Problem description: Lay out every line of text in the items below as a Markdown table with the columns "Row" and "Line", numbering the rows and skipping blank lines. Leave the pictures out of the answer.

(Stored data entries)

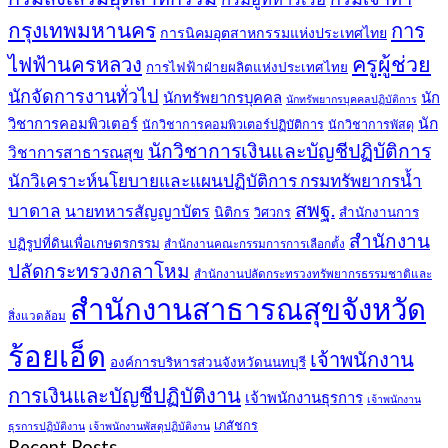
กรุงเทพมหานคร
การ
การนิคมอุตสาหกรรมแห่งประเทศไทย
ครูผู้ช่วย
ไฟฟ้านครหลวง
การไฟฟ้าฝ่ายผลิตแห่งประเทศไทย
นักจัดการงานทั่วไป
นักทรัพยากรบุคคล
นัก
นักทรัพยากรบุคคลปฏิบัติการ
วิชาการคอมพิวเตอร์
นัก
นักวิชาการคอมพิวเตอร์ปฏิบัติการ
นักวิชาการพัสดุ
นักวิชาการเงินและบัญชีปฏิบัติการ
วิชาการสาธารณสุข
นักวิเคราะห์นโยบายและแผนปฏิบัติการ กรมทรัพยากรน้ำ
สพฐ.
บาดาล
นายทหารสัญญาบัตร
นิติกร
สำนักงานการ
วิศวกร
สำนักงาน
ปฏิรูปที่ดินเพื่อเกษตรกรรม
สำนักงานคณะกรรมการการเลือกตั้ง
ปลัดกระทรวงกลาโหม
สำนักงานปลัดกระทรวงทรัพยากรธรรมชาติและ
สำนักงานสาธารณสุขจังหวัด
สิ่งแวดล้อม
ร้อยเอ็ด
เจ้าพนักงาน
องค์การบริหารส่วนจังหวัดนนทบุรี
การเงินและบัญชีปฏิบัติงาน
เจ้าพนักงานธุรการ
เจ้าพนักงาน
เภสัชกร
ธุรการปฏิบัติงาน
เจ้าพนักงานพัสดุปฏิบัติงาน
Recent Posts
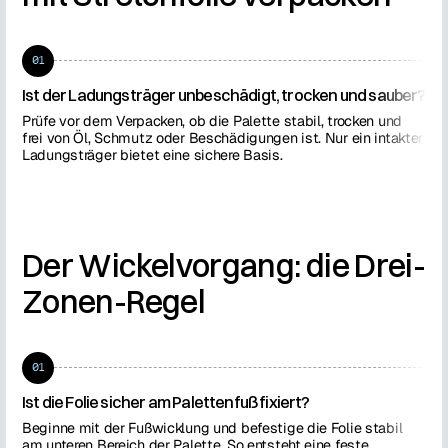
01
0
Ist der Ladungsträger unbeschädigt, trocken und sauber?
Si
ge
Prüfe vor dem Verpacken, ob die Palette stabil, trocken und
frei von Öl, Schmutz oder Beschädigungen ist. Nur ein intakter
Sch
Ladungsträger bietet eine sichere Basis.
ode
Lad
Der Wickelvorgang: die Drei-
Zonen-Regel
01
0
Ist die Folie sicher am Palettenfuß fixiert?
Wu
Beginne mit der Fußwicklung und befestige die Folie stabil
Der
am unteren Bereich der Palette. So entsteht eine feste
wer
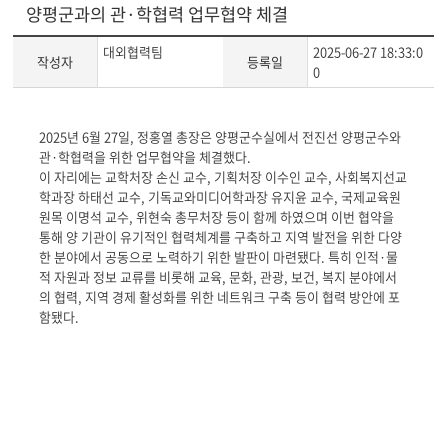
양평군과의 관·학협력 업무협약 체결
대외협력팀
2025-06-27 18:33:0
작성자
등록일
0
게
2025년 6월 27일, 정홍열 총장은 양평군수실에서 전진선 양평군수와
시
관·학협력을 위한 업무협약을 체결했다.
글
이 자리에는 교학처장 손신 교수, 기획처장 이수인 교수, 사회복지선교
본
학과장 하태선 교수, 기독교와미디어학과장 유지윤 교수, 국제교육원
문
원목 이명석 교수, 위현숙 총무처장 등이 함께 하였으며 이번 협약을
통해 양 기관이 유기적인 협력체계를 구축하고 지역 발전을 위한 다양
한 분야에서 공동으로 노력하기 위한 발판이 마련됐다. 특히 인적·물
적 자원과 정보 교류를 비롯해 교육, 문화, 관광, 보건, 복지 분야에서
의 협력, 지역 경제 활성화를 위한 네트워크 구축 등이 협력 방안에 포
함됐다.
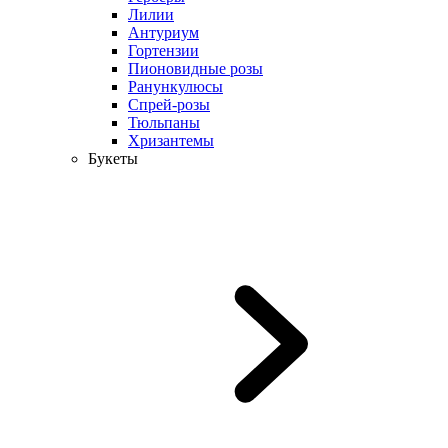
Лилии
Антуриум
Гортензии
Пионовидные розы
Ранункулюсы
Спрей-розы
Тюльпаны
Хризантемы
Букеты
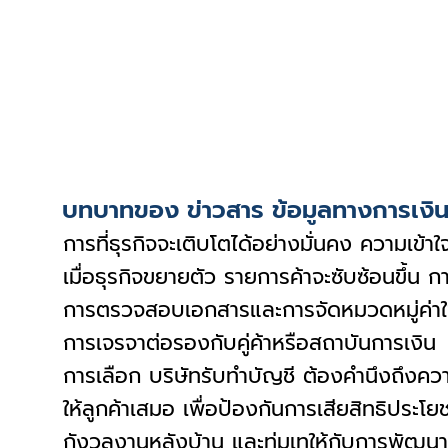
บทบาทของ ข่าวสาร ข้อมูลทางการเงินแ
การที่ธุรกิจจะเติบโตได้อย่างมั่นคง ความเข
เมื่อธุรกิจขยายตัว รายการค้าจะซับซ้อนขึ้น 
การตรวจสอบเอกสารและการจัดหมวดหมู่ค่าใช้จ่
การเจรจาต่อรองกับคู่ค้าหรือสถาบันการเงิน
การเลือก บริษัทรับทำบัญชี ต้องคำนึงถึงคว
ให้ลูกค้าเสมอ เพื่อป้องกันการเสียสิทธิประ
กังวลงานหลังบ้าน และทุ่มเทให้กับการพัฒนาผ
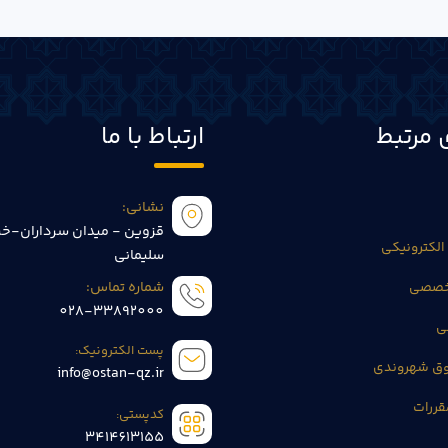
 مرتبط
ارتباط با ما
نشانی:
قزوین - میدان سرداران-خی
الکترونیکی
سلیمانی
تخصصی
شماره تماس:
028-33892000
ی
پست الکترونیک:
وق شهروندی
info@ostan-qz.ir
قررات
کدپستی:
3414613155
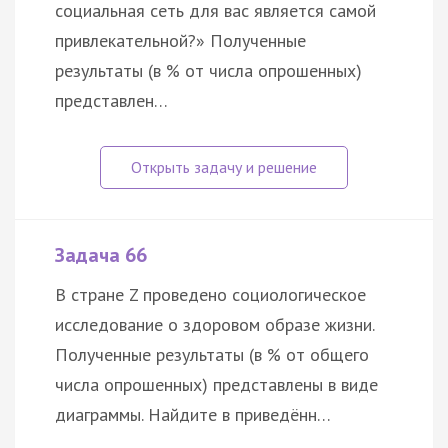
социальная сеть для вас является самой
привлекательной?» Полученные
результаты (в % от числа опрошенных)
представлен…
Задача 66
В стране Z проведено социологическое
исследование о здоровом образе жизни.
Полученные результаты (в % от общего
числа опрошенных) представлены в виде
диаграммы. Найдите в приведённ…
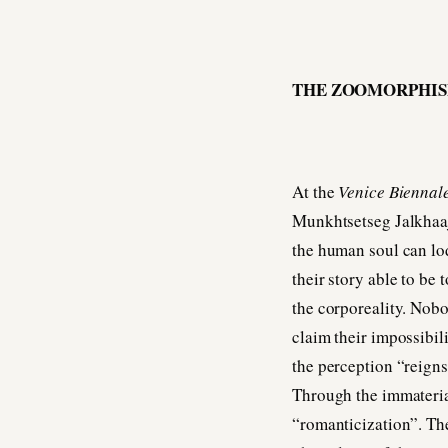
THE ZOOMORPHISM
At the
Venice Biennal
Munkhtsetseg Jalkhaaja
the human soul can lod
their story able to be
the corporeality. Nobo
claim their impossibil
the perception “reigns”
Through the immateriali
“romanticization”. The 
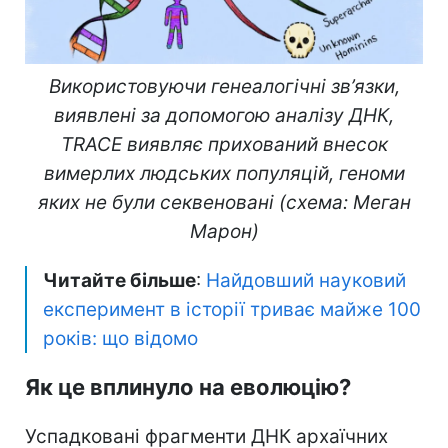
Використовуючи генеалогічні зв’язки,
виявлені за допомогою аналізу ДНК,
TRACE виявляє прихований внесок
вимерлих людських популяцій, геноми
яких не були секвеновані (схема: Меган
Марон)
Читайте більше
:
Найдовший науковий
експеримент в історії триває майже 100
років: що відомо
Як це вплинуло на еволюцію?
Успадковані фрагменти ДНК архаїчних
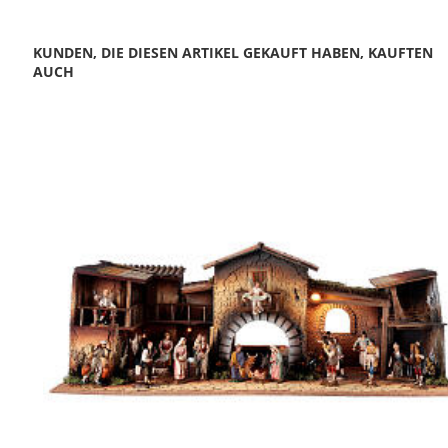
KUNDEN, DIE DIESEN ARTIKEL GEKAUFT HABEN, KAUFTEN
AUCH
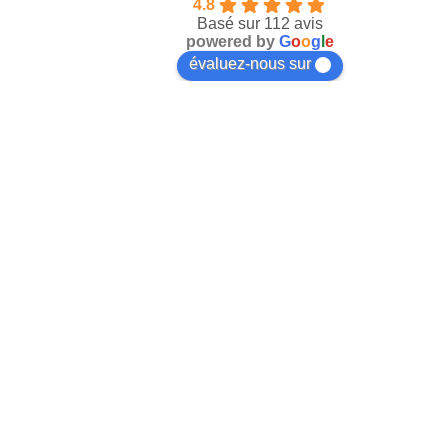
4.8
Basé sur 112 avis
powered by
G
o
o
g
l
e
évaluez-nous sur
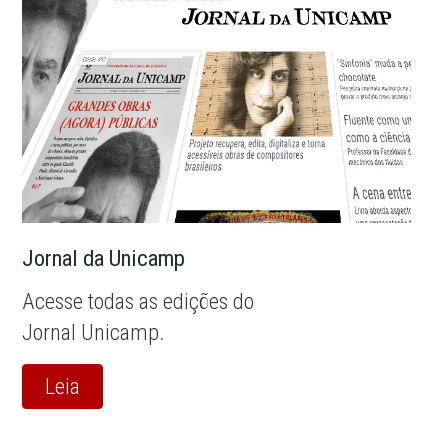
Jornal da Unicamp
Acesse todas as edições do
Jornal Unicamp.
Leia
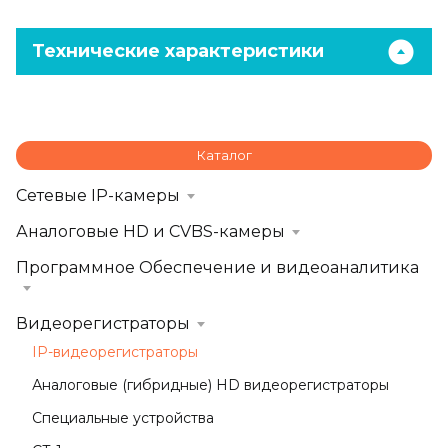
Технические характеристики
Каталог
Сетевые IP-камеры
Аналоговые HD и CVBS-камеры
Программное Обеспечение и видеоаналитика
Видеорегистраторы
IP-видеорегистраторы
Аналоговые (гибридные) HD видеорегистраторы
Специальные устройства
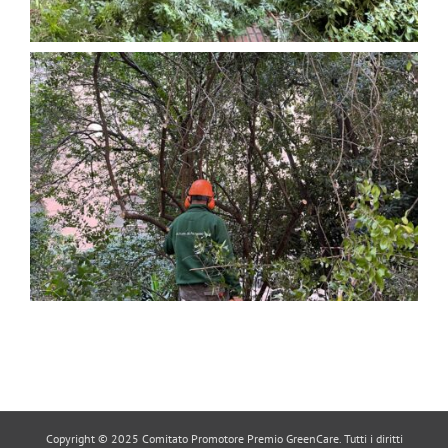
Copyright © 2025 Comitato Promotore Premio GreenCare. Tutti i diritti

Result for this task:
| Row | Line |
|---|---|
| 1 | กรุงเทพมหานคร |
| 2 | การ |
| 3 | การนิคมอุตสาหกรรมแห่งประเทศไทย |
| 4 | ครูผู้ช่วย |
| 5 | ไฟฟ้านครหลวง |
| 6 | การไฟฟ้าฝ่ายผลิตแห่งประเทศไทย |
| 7 | นักจัดการงานทั่วไป |
| 8 | นักทรัพยากรบุคคล |
| 9 | นัก |
| 10 | นักทรัพยากรบุคคลปฏิบัติการ |
| 11 | วิชาการคอมพิวเตอร์ |
| 12 | นัก |
| 13 | นักวิชาการคอมพิวเตอร์ปฏิบัติการ |
| 14 | นักวิชาการพัสดุ |
| 15 | นักวิชาการเงินและบัญชีปฏิบัติการ |
| 16 | วิชาการสาธารณสุข |
| 17 | นักวิเคราะห์นโยบายและแผนปฏิบัติการ กรมทรัพยากรน้ำ |
| 18 | สพฐ. |
| 19 | บาดาล |
| 20 | นายทหารสัญญาบัตร |
| 21 | นิติกร |
| 22 | สำนักงานการ |
| 23 | วิศวกร |
| 24 | สำนักงาน |
| 25 | ปฏิรูปที่ดินเพื่อเกษตรกรรม |
| 26 | สำนักงานคณะกรรมการการเลือกตั้ง |
| 27 | ปลัดกระทรวงกลาโหม |
| 28 | สำนักงานปลัดกระทรวงทรัพยากรธรรมชาติและ |
| 29 | สำนักงานสาธารณสุขจังหวัด |
| 30 | สิ่งแวดล้อม |
| 31 | ร้อยเอ็ด |
| 32 | เจ้าพนักงาน |
| 33 | องค์การบริหารส่วนจังหวัดนนทบุรี |
| 34 | การเงินและบัญชีปฏิบัติงาน |
| 35 | เจ้าพนักงานธุรการ |
| 36 | เจ้าพนักงาน |
| 37 | เภสัชกร |
| 38 | ธุรการปฏิบัติงาน |
| 39 | เจ้าพนักงานพัสดุปฏิบัติงาน |
| 40 | Recent Posts |
| 41 | 01 |
| 42 | 0 |
| 43 | Ist der Ladungsträger unbeschädigt, trocken und sauber? |
| 44 | Si |
| 45 | ge |
| 46 | Prüfe vor dem Verpacken, ob die Palette stabil, trocken und |
| 47 | frei von Öl, Schmutz oder Beschädigungen ist. Nur ein intakter |
| 48 | Sch |
| 49 | Ladungsträger bietet eine sichere Basis. |
| 50 | ode |
| 51 | Lad |
| 52 | Der Wickelvorgang: die Drei- |
| 53 | Zonen-Regel |
| 54 | 01 |
| 55 | 0 |
| 56 | Ist die Folie sicher am Palettenfuß fixiert? |
| 57 | Wu |
| 58 | Beginne mit der Fußwicklung und befestige die Folie stabil |
| 59 | Der |
| 60 | am unteren Bereich der Palette. So entsteht eine feste |
| 61 | wer |
| 62 | 양평군과의 관·학협력 업무협약 체결 |
| 63 | 대외협력팀 |
| 64 | 2025-06-27 18:33:0 |
| 65 | 작성자 |
| 66 | 등록일 |
| 67 | 0 |
| 68 | 게 |
| 69 | 2025년 6월 27일, 정홍열 총장은 양평군수실에서 전진선 양평군수와 |
| 70 | 시 |
| 71 | 관·학협력을 위한 업무협약을 체결했다. |
| 72 | 글 |
| 73 | 이 자리에는 교학처장 손신 교수, 기획처장 이수인 교수, 사회복지선교 |
| 74 | 본 |
| 75 | 학과장 하태선 교수, 기독교와미디어학과장 유지윤 교수, 국제교육원 |
| 76 | 문 |
| 77 | 원목 이명석 교수, 위현숙 총무처장 등이 함께 하였으며 이번 협약을 |
| 78 | 통해 양 기관이 유기적인 협력체계를 구축하고 지역 발전을 위한 다양 |
| 79 | 한 분야에서 공동으로 노력하기 위한 발판이 마련됐다. 특히 인적·물 |
| 80 | 적 자원과 정보 교류를 비롯해 교육, 문화, 관광, 보건, 복지 분야에서 |
| 81 | 의 협력, 지역 경제 활성화를 위한 네트워크 구축 등이 협력 방안에 포 |
| 82 | 함됐다. |
| 83 | Лилии |
| 84 | Антуриум |
| 85 | Гортензии |
| 86 | Пионовидные розы |
| 87 | Ранункулюсы |
| 88 | Спрей-розы |
| 89 | Тюльпаны |
| 90 | Хризантемы |
| 91 | Букеты |
| 92 | บทบาทของ ข่าวสาร ข้อมูลทางการเงินแ |
| 93 | การที่ธุรกิจจะเติบโตได้อย่างมั่นคง ความเข |
| 94 | เมื่อธุรกิจขยายตัว รายการค้าจะซับซ้อนขึ้น  |
| 95 | การตรวจสอบเอกสารและการจัดหมวดหมู่ค่าใช้จ่ |
| 96 | การเจรจาต่อรองกับคู่ค้าหรือสถาบันการเงิน |
| 97 | การเลือก บริษัทรับทำบัญชี ต้องคำนึงถึงคว |
| 98 | ให้ลูกค้าเสมอ เพื่อป้องกันการเสียสิทธิประ |
| 99 | กังวลงานหลังบ้าน และทุ่มเทให้กับการพัฒนาผ |
| 100 |  مرتبط |
| 101 | ارتباط با ما |
| 102 | نشانی: |
| 103 | قزوین - میدان سرداران-خی |
| 104 | الکترونیکی |
| 105 | سلیمانی |
| 106 | تخصصی |
| 107 | شماره تماس: |
| 108 | 028-33892000 |
| 109 | ی |
| 110 | پست الکترونیک: |
| 111 | وق شهروندی |
| 112 | info@ostan-qz.ir |
| 113 | قررات |
| 114 | کدپستی: |
| 115 | 3414613155 |
| 116 | социальная сеть для вас является самой |
| 117 | привлекательной?» Полученные |
| 118 | результаты (в % от числа опрошенных) |
| 119 | представлен… |
| 120 | Задача 66 |
| 121 | В стране Z проведено социологическое |
| 122 | исследование о здоровом образе жизни. |
| 123 | Полученные результаты (в % от общего |
| 124 | числа опрошенных) представлены в виде |
| 125 | диаграммы. Найдите в приведённ… |
| 126 | THE ZOOMORPHISM |
| 127 | At the |
| 128 | Venice Biennal |
| 129 | Munkhtsetseg Jalkhaaja |
| 130 | the human soul can lod |
| 131 | their story able to be |
| 132 | the corporeality. Nobo |
| 133 | claim their impossibil |
| 134 | the perception “reigns” |
| 135 | Through the immateriali |
| 136 | “romanticization”. The  |
| 137 | Використовуючи генеалогічні зв’язки, |
| 138 | виявлені за допомогою аналізу ДНК, |
| 139 | TRACE виявляє прихований внесок |
| 140 | вимерлих людських популяцій, геноми |
| 141 | яких не були секвеновані (схема: Меган |
| 142 | Марон) |
| 143 | Читайте більше |
| 144 | : |
| 145 | Найдовший науковий |
| 146 | експеримент в історії триває майже 100 |
| 147 | років: що відомо |
| 148 | Як це вплинуло на еволюцію? |
| 149 | Успадковані фрагменти ДНК архаїчних |
| 150 | KUNDEN, DIE DIESEN ARTIKEL GEKAUFT HABEN, KAUFTEN |
| 151 | AUCH |
| 152 | 4.8 |
| 153 | Basé sur 112 avis |
| 154 | powered by |
| 155 | G |
| 156 | o |
| 157 | o |
| 158 | g |
| 159 | l |
| 160 | e |
| 161 | évaluez-nous sur |
| 162 | Jornal da Unicamp |
| 163 | Acesse todas as edições do |
| 164 | Jornal Unicamp. |
| 165 | Leia |
| 166 | Технические характеристики |
| 167 | Каталог |
| 168 | Сетевые IP-камеры |
| 169 | Аналоговые HD и CVBS-камеры |
| 170 | Программное Обеспечение и видеоаналитика |
| 171 | Видеорегистраторы |
| 172 | IP-видеорегистраторы |
| 173 | Аналоговые (гибридные) HD видеорегистраторы |
| 174 | Специальные устройства |
| 175 | Copyright © 2025 Comitato Promotore Premio GreenCare. Tutti i diritti |